A format for textbook page layouts is to be chosen so that each printed page has a 4-cm margin at the top and at the bottom and a 2-cm margin on the left and right sides. The rectangular region of printed matter is to have an area of 800 sq. cm. Find the dimensions for the page that has a minimum area.

let the width of the printed section by x
let its height be y
then xy=800
y=800/x

let A be the area of the whole page
A=(x+4)(y+8)
=(x+4)(800/x + 8)

expand, differentiate, set that equal to zero and solve

I got x=20

for y i got 72
thanx, im not good at setting up equations

Good job in setting up the equations! Let's go through the solution step by step to find the dimensions of the page that has the minimum area.

1. Define the dimensions: Let the width of the printed section be x and the height be y. We know that the area of the printed section is given by xy and it equals 800 square cm.

2. Express y in terms of x: We have xy = 800, so we can rewrite this equation as y = 800/x.

3. Determine the area of the whole page: The area of the whole page is given by A = (x + 4)(y + 8).

4. Expand the expression for A: Expanding (x + 4)(800/x + 8), we get A = 800 + 8x + 3200/x + 32.

5. Find the derivative of A with respect to x: Differentiate A with respect to x: dA/dx = 8 - 3200/x².

6. Set dA/dx equal to zero and solve for x: To find the minimum area, we set dA/dx = 0. Solving 8 - 3200/x² = 0, we get x = 20.

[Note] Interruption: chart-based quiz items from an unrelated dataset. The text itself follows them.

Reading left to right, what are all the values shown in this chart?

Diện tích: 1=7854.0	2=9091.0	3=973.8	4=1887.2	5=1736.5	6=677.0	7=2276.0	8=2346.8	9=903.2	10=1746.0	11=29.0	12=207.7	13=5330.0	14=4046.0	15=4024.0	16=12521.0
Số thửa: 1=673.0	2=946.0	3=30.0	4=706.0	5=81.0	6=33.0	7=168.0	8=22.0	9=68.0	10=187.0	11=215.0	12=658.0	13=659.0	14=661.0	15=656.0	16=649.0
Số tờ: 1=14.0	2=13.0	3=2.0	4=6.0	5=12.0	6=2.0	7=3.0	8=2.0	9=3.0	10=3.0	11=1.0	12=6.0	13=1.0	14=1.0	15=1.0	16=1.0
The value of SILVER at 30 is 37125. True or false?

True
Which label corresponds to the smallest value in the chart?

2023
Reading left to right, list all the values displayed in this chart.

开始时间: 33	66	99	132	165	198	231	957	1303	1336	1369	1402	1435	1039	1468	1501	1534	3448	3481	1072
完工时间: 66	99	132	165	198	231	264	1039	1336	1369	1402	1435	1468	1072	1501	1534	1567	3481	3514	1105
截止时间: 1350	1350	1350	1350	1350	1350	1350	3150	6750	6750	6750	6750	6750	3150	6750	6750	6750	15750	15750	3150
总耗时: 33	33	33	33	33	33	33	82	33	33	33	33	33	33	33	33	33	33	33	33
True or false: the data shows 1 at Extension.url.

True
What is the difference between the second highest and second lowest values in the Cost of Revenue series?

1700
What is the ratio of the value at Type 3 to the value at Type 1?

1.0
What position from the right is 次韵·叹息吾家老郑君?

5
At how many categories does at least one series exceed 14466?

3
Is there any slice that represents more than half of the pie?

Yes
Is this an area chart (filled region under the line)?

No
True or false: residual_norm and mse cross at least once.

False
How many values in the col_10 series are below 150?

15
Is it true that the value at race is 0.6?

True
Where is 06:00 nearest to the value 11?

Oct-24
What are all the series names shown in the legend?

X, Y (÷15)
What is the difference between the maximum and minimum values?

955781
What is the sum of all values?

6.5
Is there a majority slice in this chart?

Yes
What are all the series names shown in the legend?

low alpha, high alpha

7. Plug in x to find y: Now that we have x = 20, we can substitute it back into the equation y = 800/x to find y. So, y = 800/20 = 40.

Therefore, the dimensions of the page that has the minimum area are x = 20 cm (width) and y = 40 cm (height).

Great job on setting up the equations and solving for x! Keep practicing, and you'll get better at setting up and solving equations.